[Saved entries]
══════

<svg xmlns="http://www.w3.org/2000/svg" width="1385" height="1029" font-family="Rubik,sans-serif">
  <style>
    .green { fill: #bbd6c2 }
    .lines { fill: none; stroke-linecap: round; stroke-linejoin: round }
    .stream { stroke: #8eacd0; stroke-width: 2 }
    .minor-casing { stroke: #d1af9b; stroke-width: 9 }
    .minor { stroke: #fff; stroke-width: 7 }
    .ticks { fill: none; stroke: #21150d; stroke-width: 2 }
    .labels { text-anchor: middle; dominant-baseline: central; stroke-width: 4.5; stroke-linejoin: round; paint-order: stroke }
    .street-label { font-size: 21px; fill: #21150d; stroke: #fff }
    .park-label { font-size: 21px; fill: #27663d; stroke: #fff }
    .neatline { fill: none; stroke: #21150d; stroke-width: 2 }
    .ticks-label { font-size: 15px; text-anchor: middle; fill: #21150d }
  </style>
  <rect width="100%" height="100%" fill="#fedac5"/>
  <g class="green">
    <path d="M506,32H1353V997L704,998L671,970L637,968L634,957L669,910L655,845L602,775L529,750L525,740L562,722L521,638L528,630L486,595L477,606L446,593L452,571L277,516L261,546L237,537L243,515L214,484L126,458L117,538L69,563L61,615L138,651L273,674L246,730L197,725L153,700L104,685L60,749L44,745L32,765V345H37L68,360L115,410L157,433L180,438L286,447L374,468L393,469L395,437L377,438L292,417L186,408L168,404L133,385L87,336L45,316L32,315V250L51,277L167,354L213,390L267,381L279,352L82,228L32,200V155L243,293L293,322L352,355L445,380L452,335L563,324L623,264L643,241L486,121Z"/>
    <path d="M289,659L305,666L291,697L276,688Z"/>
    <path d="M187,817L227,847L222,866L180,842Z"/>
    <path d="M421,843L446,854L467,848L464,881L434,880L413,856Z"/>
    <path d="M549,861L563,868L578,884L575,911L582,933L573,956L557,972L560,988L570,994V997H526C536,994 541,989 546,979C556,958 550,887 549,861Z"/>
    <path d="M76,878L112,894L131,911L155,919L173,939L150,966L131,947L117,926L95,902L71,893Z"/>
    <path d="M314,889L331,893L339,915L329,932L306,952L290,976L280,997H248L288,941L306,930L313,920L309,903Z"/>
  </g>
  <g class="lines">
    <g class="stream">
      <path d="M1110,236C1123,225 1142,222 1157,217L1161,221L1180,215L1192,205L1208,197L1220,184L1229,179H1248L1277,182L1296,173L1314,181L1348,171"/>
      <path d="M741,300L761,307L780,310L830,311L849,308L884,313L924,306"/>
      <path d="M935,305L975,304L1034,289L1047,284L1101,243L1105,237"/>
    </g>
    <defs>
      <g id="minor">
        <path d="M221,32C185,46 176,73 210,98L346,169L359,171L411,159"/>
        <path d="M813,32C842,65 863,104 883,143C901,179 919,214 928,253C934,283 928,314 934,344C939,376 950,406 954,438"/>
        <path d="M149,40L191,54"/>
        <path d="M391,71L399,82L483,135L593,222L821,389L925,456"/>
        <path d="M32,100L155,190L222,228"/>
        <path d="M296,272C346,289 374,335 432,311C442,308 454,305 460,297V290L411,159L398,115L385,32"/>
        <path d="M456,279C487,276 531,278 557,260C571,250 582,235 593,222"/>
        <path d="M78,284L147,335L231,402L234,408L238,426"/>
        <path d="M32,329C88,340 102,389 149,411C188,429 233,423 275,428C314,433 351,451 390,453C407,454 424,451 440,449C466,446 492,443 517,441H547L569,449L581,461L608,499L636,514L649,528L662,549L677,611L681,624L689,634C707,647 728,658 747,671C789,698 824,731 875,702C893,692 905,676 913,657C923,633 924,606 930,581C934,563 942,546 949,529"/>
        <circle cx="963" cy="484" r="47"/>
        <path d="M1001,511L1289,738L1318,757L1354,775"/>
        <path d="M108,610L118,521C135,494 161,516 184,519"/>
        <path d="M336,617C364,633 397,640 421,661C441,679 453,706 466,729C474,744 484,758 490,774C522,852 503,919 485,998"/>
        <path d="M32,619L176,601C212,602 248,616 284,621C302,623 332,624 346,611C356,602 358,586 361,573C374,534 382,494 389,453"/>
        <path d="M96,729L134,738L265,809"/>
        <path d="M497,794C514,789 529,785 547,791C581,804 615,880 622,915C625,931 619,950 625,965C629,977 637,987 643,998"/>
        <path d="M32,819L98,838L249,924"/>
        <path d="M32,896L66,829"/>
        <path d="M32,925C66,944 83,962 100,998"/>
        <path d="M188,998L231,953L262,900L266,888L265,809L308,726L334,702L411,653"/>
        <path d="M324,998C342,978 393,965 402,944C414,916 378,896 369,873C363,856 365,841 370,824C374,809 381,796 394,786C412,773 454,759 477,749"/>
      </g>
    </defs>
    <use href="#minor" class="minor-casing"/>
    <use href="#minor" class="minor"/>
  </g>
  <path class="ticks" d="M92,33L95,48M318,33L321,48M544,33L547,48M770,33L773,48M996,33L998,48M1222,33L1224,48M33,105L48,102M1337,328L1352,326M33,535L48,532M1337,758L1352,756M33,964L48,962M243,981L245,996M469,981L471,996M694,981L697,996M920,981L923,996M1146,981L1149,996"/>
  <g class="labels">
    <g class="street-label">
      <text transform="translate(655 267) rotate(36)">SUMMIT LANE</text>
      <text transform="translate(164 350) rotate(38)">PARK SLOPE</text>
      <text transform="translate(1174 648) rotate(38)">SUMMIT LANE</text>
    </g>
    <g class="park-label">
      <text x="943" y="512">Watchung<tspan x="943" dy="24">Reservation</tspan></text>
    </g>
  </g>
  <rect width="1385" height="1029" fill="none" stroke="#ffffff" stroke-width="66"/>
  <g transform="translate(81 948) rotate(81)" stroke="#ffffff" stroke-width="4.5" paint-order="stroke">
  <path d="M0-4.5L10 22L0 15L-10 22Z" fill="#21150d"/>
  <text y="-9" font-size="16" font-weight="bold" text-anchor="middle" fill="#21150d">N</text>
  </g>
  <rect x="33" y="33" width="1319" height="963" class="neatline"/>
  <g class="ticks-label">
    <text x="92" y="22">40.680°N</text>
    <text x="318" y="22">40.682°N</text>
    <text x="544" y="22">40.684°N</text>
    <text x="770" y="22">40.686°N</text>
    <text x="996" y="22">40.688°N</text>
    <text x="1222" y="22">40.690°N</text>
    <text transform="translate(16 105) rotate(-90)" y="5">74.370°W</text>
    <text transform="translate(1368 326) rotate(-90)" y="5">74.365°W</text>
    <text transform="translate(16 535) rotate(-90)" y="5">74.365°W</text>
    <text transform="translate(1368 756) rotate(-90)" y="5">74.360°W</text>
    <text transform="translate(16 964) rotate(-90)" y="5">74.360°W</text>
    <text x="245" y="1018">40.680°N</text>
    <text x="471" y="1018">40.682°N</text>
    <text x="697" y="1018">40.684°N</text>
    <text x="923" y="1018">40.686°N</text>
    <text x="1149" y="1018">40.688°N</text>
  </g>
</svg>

══════

Each record must be repeated exactly as it appears above.

<svg xmlns="http://www.w3.org/2000/svg" width="1385" height="1029" font-family="Rubik,sans-serif">
  <style>
    .green { fill: #bbd6c2 }
    .lines { fill: none; stroke-linecap: round; stroke-linejoin: round }
    .stream { stroke: #8eacd0; stroke-width: 2 }
    .minor-casing { stroke: #d1af9b; stroke-width: 9 }
    .minor { stroke: #fff; stroke-width: 7 }
    .ticks { fill: none; stroke: #21150d; stroke-width: 2 }
    .labels { text-anchor: middle; dominant-baseline: central; stroke-width: 4.5; stroke-linejoin: round; paint-order: stroke }
    .street-label { font-size: 21px; fill: #21150d; stroke: #fff }
    .park-label { font-size: 21px; fill: #27663d; stroke: #fff }
    .neatline { fill: none; stroke: #21150d; stroke-width: 2 }
    .ticks-label { font-size: 15px; text-anchor: middle; fill: #21150d }
  </style>
  <rect width="100%" height="100%" fill="#fedac5"/>
  <g class="green">
    <path d="M506,32H1353V997L704,998L671,970L637,968L634,957L669,910L655,845L602,775L529,750L525,740L562,722L521,638L528,630L486,595L477,606L446,593L452,571L277,516L261,546L237,537L243,515L214,484L126,458L117,538L69,563L61,615L138,651L273,674L246,730L197,725L153,700L104,685L60,749L44,745L32,765V345H37L68,360L115,410L157,433L180,438L286,447L374,468L393,469L395,437L377,438L292,417L186,408L168,404L133,385L87,336L45,316L32,315V250L51,277L167,354L213,390L267,381L279,352L82,228L32,200V155L243,293L293,322L352,355L445,380L452,335L563,324L623,264L643,241L486,121Z"/>
    <path d="M289,659L305,666L291,697L276,688Z"/>
    <path d="M187,817L227,847L222,866L180,842Z"/>
    <path d="M421,843L446,854L467,848L464,881L434,880L413,856Z"/>
    <path d="M549,861L563,868L578,884L575,911L582,933L573,956L557,972L560,988L570,994V997H526C536,994 541,989 546,979C556,958 550,887 549,861Z"/>
    <path d="M76,878L112,894L131,911L155,919L173,939L150,966L131,947L117,926L95,902L71,893Z"/>
    <path d="M314,889L331,893L339,915L329,932L306,952L290,976L280,997H248L288,941L306,930L313,920L309,903Z"/>
  </g>
  <g class="lines">
    <g class="stream">
      <path d="M1110,236C1123,225 1142,222 1157,217L1161,221L1180,215L1192,205L1208,197L1220,184L1229,179H1248L1277,182L1296,173L1314,181L1348,171"/>
      <path d="M741,300L761,307L780,310L830,311L849,308L884,313L924,306"/>
      <path d="M935,305L975,304L1034,289L1047,284L1101,243L1105,237"/>
    </g>
    <defs>
      <g id="minor">
        <path d="M221,32C185,46 176,73 210,98L346,169L359,171L411,159"/>
        <path d="M813,32C842,65 863,104 883,143C901,179 919,214 928,253C934,283 928,314 934,344C939,376 950,406 954,438"/>
        <path d="M149,40L191,54"/>
        <path d="M391,71L399,82L483,135L593,222L821,389L925,456"/>
        <path d="M32,100L155,190L222,228"/>
        <path d="M296,272C346,289 374,335 432,311C442,308 454,305 460,297V290L411,159L398,115L385,32"/>
        <path d="M456,279C487,276 531,278 557,260C571,250 582,235 593,222"/>
        <path d="M78,284L147,335L231,402L234,408L238,426"/>
        <path d="M32,329C88,340 102,389 149,411C188,429 233,423 275,428C314,433 351,451 390,453C407,454 424,451 440,449C466,446 492,443 517,441H547L569,449L581,461L608,499L636,514L649,528L662,549L677,611L681,624L689,634C707,647 728,658 747,671C789,698 824,731 875,702C893,692 905,676 913,657C923,633 924,606 930,581C934,563 942,546 949,529"/>
        <circle cx="963" cy="484" r="47"/>
        <path d="M1001,511L1289,738L1318,757L1354,775"/>
        <path d="M108,610L118,521C135,494 161,516 184,519"/>
        <path d="M336,617C364,633 397,640 421,661C441,679 453,706 466,729C474,744 484,758 490,774C522,852 503,919 485,998"/>
        <path d="M32,619L176,601C212,602 248,616 284,621C302,623 332,624 346,611C356,602 358,586 361,573C374,534 382,494 389,453"/>
        <path d="M96,729L134,738L265,809"/>
        <path d="M497,794C514,789 529,785 547,791C581,804 615,880 622,915C625,931 619,950 625,965C629,977 637,987 643,998"/>
        <path d="M32,819L98,838L249,924"/>
        <path d="M32,896L66,829"/>
        <path d="M32,925C66,944 83,962 100,998"/>
        <path d="M188,998L231,953L262,900L266,888L265,809L308,726L334,702L411,653"/>
        <path d="M324,998C342,978 393,965 402,944C414,916 378,896 369,873C363,856 365,841 370,824C374,809 381,796 394,786C412,773 454,759 477,749"/>
      </g>
    </defs>
    <use href="#minor" class="minor-casing"/>
    <use href="#minor" class="minor"/>
  </g>
  <path class="ticks" d="M92,33L95,48M318,33L321,48M544,33L547,48M770,33L773,48M996,33L998,48M1222,33L1224,48M33,105L48,102M1337,328L1352,326M33,535L48,532M1337,758L1352,756M33,964L48,962M243,981L245,996M469,981L471,996M694,981L697,996M920,981L923,996M1146,981L1149,996"/>
  <g class="labels">
    <g class="street-label">
      <text transform="translate(655 267) rotate(36)">SUMMIT LANE</text>
      <text transform="translate(164 350) rotate(38)">PARK SLOPE</text>
      <text transform="translate(1174 648) rotate(38)">SUMMIT LANE</text>
    </g>
    <g class="park-label">
      <text x="943" y="512">Watchung<tspan x="943" dy="24">Reservation</tspan></text>
    </g>
  </g>
  <rect width="1385" height="1029" fill="none" stroke="#ffffff" stroke-width="66"/>
  <g transform="translate(81 948) rotate(81)" stroke="#ffffff" stroke-width="4.5" paint-order="stroke">
  <path d="M0-4.5L10 22L0 15L-10 22Z" fill="#21150d"/>
  <text y="-9" font-size="16" font-weight="bold" text-anchor="middle" fill="#21150d">N</text>
  </g>
  <rect x="33" y="33" width="1319" height="963" class="neatline"/>
  <g class="ticks-label">
    <text x="92" y="22">40.680°N</text>
    <text x="318" y="22">40.682°N</text>
    <text x="544" y="22">40.684°N</text>
    <text x="770" y="22">40.686°N</text>
    <text x="996" y="22">40.688°N</text>
    <text x="1222" y="22">40.690°N</text>
    <text transform="translate(16 105) rotate(-90)" y="5">74.370°W</text>
    <text transform="translate(1368 326) rotate(-90)" y="5">74.365°W</text>
    <text transform="translate(16 535) rotate(-90)" y="5">74.365°W</text>
    <text transform="translate(1368 756) rotate(-90)" y="5">74.360°W</text>
    <text transform="translate(16 964) rotate(-90)" y="5">74.360°W</text>
    <text x="245" y="1018">40.680°N</text>
    <text x="471" y="1018">40.682°N</text>
    <text x="697" y="1018">40.684°N</text>
    <text x="923" y="1018">40.686°N</text>
    <text x="1149" y="1018">40.688°N</text>
  </g>
</svg>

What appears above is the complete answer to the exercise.